7 h le réveil retentit. Douche, petit déjeuner au pas de charge. S’habiller, se coiffer puis filer vers la voiture. 50 minutes sur les routes de campagne encore blanchies par les premières gelées de décembre, au son des infos, toutes plus futiles les unes que les autres. Un scoop ici, un buzz là et au milieu quelques actualités mal analysées de la situation économique d’un Etat, d’un continent… du monde.

9 h je suis devant l’ordinateur et je vais rester là dans cet espace clos, confiné, jusqu’à 18 h.

18 h… justement on en parlait il y a un instant. D’ailleurs, à force de course effrénée, voilà 9 heures qui semblent n’en faire qu’une. Mille et une tâches à penser et à réaliser en passant de l’une à l’autre, puis à la suivante avant de revenir vers la première pour s’attarder sur la quatrième, sans avoir terminé l’autre qui n’est déjà plus aussi urgente que l’une. Où en étais-je déjà ?

18 h donc et j’ai le cerveau qui bouillonne et tourbillonne.

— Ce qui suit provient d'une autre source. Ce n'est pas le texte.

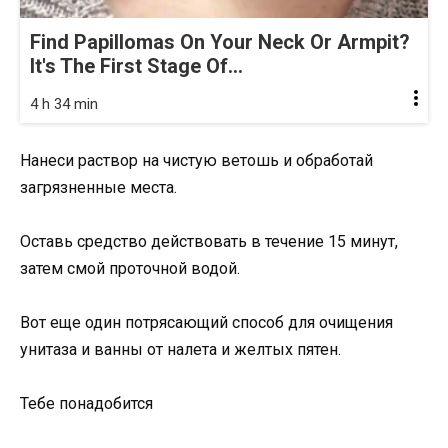
Find Papillomas On Your Neck Or Armpit?
It's The First Stage Of...
4 h 34 min
Нанеси раствор на чистую ветошь и обработай
загрязненные места.
Оставь средство действовать в течение 15 минут,
затем смой проточной водой.
Вот еще один потрясающий способ для очищения
унитаза и ванны от налета и желтых пятен.
Тебе понадобится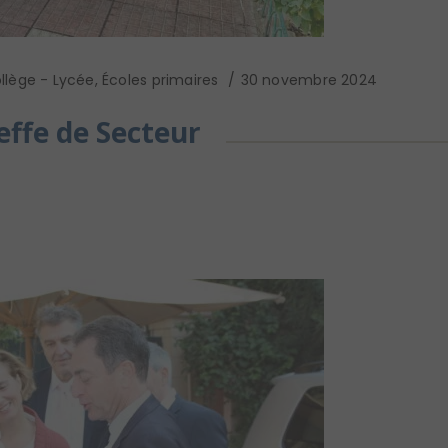
llège - Lycée
,
Écoles primaires
30 novembre 2024
effe de Secteur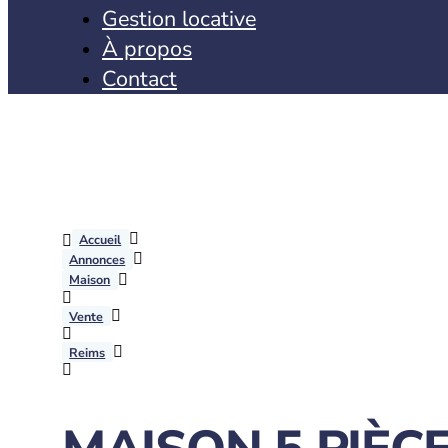
Gestion locative
À propos
Contact
Accueil
Annonces
Maison
Vente
Reims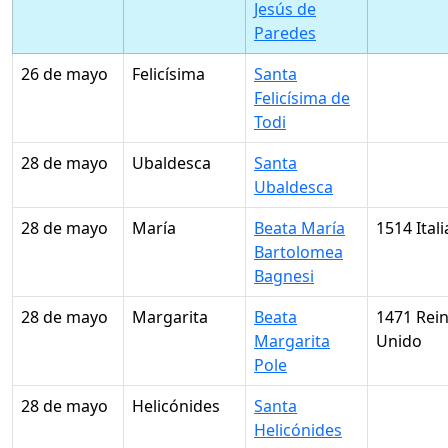
Jesús de
Paredes
26 de mayo
Felicísima
Santa
Felicísima de
Todi
28 de mayo
Ubaldesca
Santa
Ubaldesca
28 de mayo
María
Beata María
1514 Itali
Bartolomea
Bagnesi
28 de mayo
Margarita
Beata
1471 Rei
Margarita
Unido
Pole
28 de mayo
Helicónides
Santa
Helicónides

J’ai la bouche sèche et pâteuse d’avoir dit, et redit, rabâcher à chaque nouvel appel téléphonique, à chaque client se présentant avec les mêmes questions que le précédant, les mêmes choses, les mêmes arguments, les mêmes explications.

18 h et j’en ai marre ! J’ai envie de rentrer, de retrouver mon mari, ma maison, mon chat et le bois qui flambe dans la cheminée.

18 h 30 je reprends la voiture après avoir répondu à un dernier retardataire, celui qu’on maudit, celui qui arrive alors qu’on était déjà entrain d’éteindre l’écran de son ordinateur. 50 minutes de voiture. Encore. Mais dans l’autre sens, avec les mêmes flash info, avec les mêmes nouvelles inutiles qui tournent en boucle depuis ce matin.

19 h 30 j’aperçois la maison. Enfin ! Et pourtant… voici venue l’heure d’expédier les affaires courantes. Le courrier, le dîner, la lessive, la vaisselle… le repassage ? Je repasse de moins en moins, je dois bien l’avouer.

21 h… Voilà je commence à vivre ! Il est 21 h et je commence à goûter les minutes qui s’égrènent. Peu à peu, tout doucement, elles redeviennent plus lentes. Tout au long du jour elles n’ont été que secondes intrépides. Elles reprennent leur nature première et leurs 60 secondes par minute retrouvent le temps d’être ce qu’elles doivent être. Je sens de nouveau les particules de vie qui m’entourent, les émotions qui se réveillent, les désirs qui se lèvent à mesure que le jour décline. La bibliothèque me tend les bras et mon mari aussi. La musique finit d’apaiser une atmosphère familière et réconfortante… Mais déjà ma soif de vivre est rattrapée par l’horloge qui vient de sonner. Il est minuit. Dans 7 h tout recommence. Il faut aller se coucher.